The two visualizations shown below are the classification plot after the data was trained using an SVM and the confusion matrix after the SVM was run on a test data set. Since a single SVM can only handle two variables, the two most important variables that were relatively independent of each other were plotted. The plot of FoodHospitalityEmploymentRate vs NotEnough shows that most of the points should end up in the NorthCentral (dark red) or the South Region. Indeed, the confusion matrix confirms this. This is not a good model to use given the cost function, but as an example, it is shown here. For the best version of the SVM model, please look towards the bottom for the last model. For information, the cost function is set to 200, but any cost function really didn't work with the model and data.
Polynomial Kernel
A polynomial kernel is similar to a linear kernel, but it allows for combinations of features to determine similarity. This allows for the learning of nonlinear models. In 2 dimensions, the decision boundary can be a polynomial function, similar to the one seen in the image below. Extending that idea to n-dimension hyperplanes requires a lot of tuning to make sense.

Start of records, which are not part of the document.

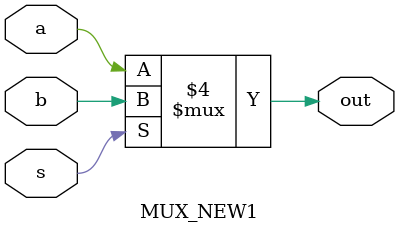
<source format=v>
`timescale 1ns / 1ps

module MUX_NEW1  ( input a , b , s , output reg out);
always @(*) 
begin 
 if (s==0)
 out = a;
 else 
 out =b; 
 end
endmodule

</source>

Here, similar to the linear model above, the polynomial does no better. It might do worse. Per the classification plot, most of the points will be classified into the North Central region, and after viewing the resulting confusion matrix, this is confirmed. Again, this is not the ideal model, but an example of the polynomial kernel on this data. Also, this SVM only contains two variables, which is unlikely for a real world scenario. The cost function here is 100, but setting it to pretty much anything doesn't help.
Radial Basis Kernel
A radial basis kernel is one of the most widely used forms of kernelization since it is very similar to the normal distribution. This kernel function compares points for similarity (or how close they are, like KNN). This function is tuned using the cost function and the gamma parameter. An example of an output of a radial kernel is below.
Here a radial basis kernel is tried with a cost function again set to 5000 and got better results than linear/polynomial. However, after tuning it, adding more variables, and tinkering around with some hyperparameters, this model turns out to be the best. See the final model at the end of the page for more information.
Sigmoid Kernel
A sigmoid kernel is used mainly for neural networks. The function is similar to a "two layer percetron model of a neural network"[https://dataaspirant.com/svm-kernels/]. This is not a neural network for text data, but it could be worth trying at least to see the results. Below is a visualization of the results of a sigmoid kernel for reference.

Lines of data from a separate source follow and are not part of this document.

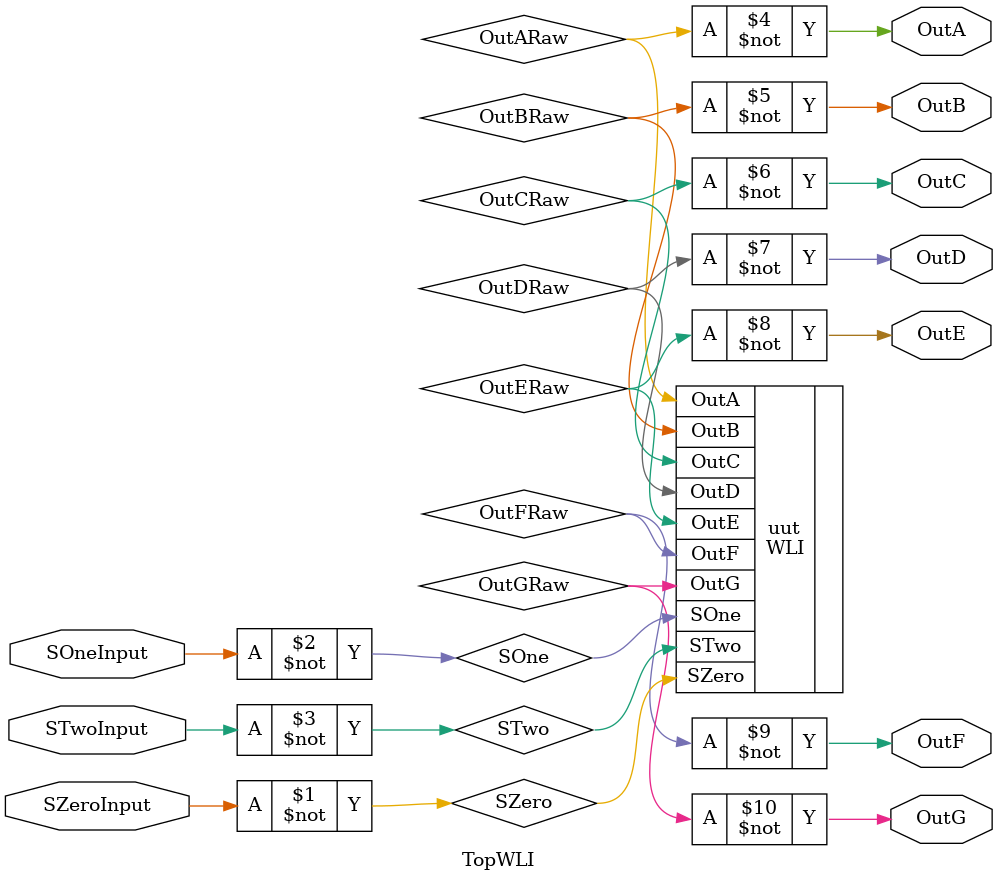
<source format=v>
module TopWLI (

	 input wire SZeroInput,
    input wire SOneInput,
	 input wire STwoInput,
	 output wire OutA,
	 output wire OutB,
	 output wire OutC,
	 output wire OutD,
	 output wire OutE,
	 output wire OutF,
	 output wire OutG
);

	 wire SZero;
	 wire SOne;
	 wire STwo;
	 
	 wire OutARaw;
    wire OutBRaw;
    wire OutCRaw;
    wire OutDRaw;
    wire OutERaw;
    wire OutFRaw;
    wire OutGRaw;

	 

  	 assign SZero = ~SZeroInput;
	 assign SOne = ~SOneInput;
	 assign STwo = ~STwoInput;
	
	 WLI uut (
        .SZero(SZero),
        .SOne(SOne),
        .STwo(STwo),
        .OutA(OutARaw),
        .OutB(OutBRaw),
        .OutC(OutCRaw),
        .OutD(OutDRaw),
        .OutE(OutERaw),
        .OutF(OutFRaw),
        .OutG(OutGRaw)
    );
	 
	 assign OutA = ~OutARaw;
	 assign OutB = ~OutBRaw;
	 assign OutC = ~OutCRaw;
	 assign OutD = ~OutDRaw;
	 assign OutE = ~OutERaw;
	 assign OutF = ~OutFRaw;
	 assign OutG = ~OutGRaw;
	 
endmodule


	 
	 
</source>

Finally, trying a sigmoid kernel with a cost function of 2000 generates poor results. This also can be tuned slightly better, but did not do better than the radial basis kernel in the best version below.
Best Version
After running through all of these different kernels and attempting to tune each one of them, it made sense to present the best version of the SVM developed in this research section separately. Below is the confusion matrix of the best SVM after tuning different hyperparameters such as the cost function and the kernel type. It uses a radial basis kernel with a cost function of 1000.
Seen above is a far better SVM model for the data, however, even after tuning it, it still isn't great at predicting the region. In conclusion, when it comes to trying to predict the region, the model is unable to isolate the effect of these variables on the region. Since states are more localized, it was easier to localize the model to states, however, when it comes to regions, it was less clear.
Conclusion
In conclusion, even using the best SVM metrics, the model was unable to predict the correct classes using the test data. This could imply two things. One, the SVM model was the incorrect model for this particular section of research. Two, even if the model was correct, the data was not able to isolate the effect and correctly classify the region associated with the data. After a lot of tuning, it was possible to predict the West and South region decently well according to the confusion matrix, but not well enough to justify the use of this model.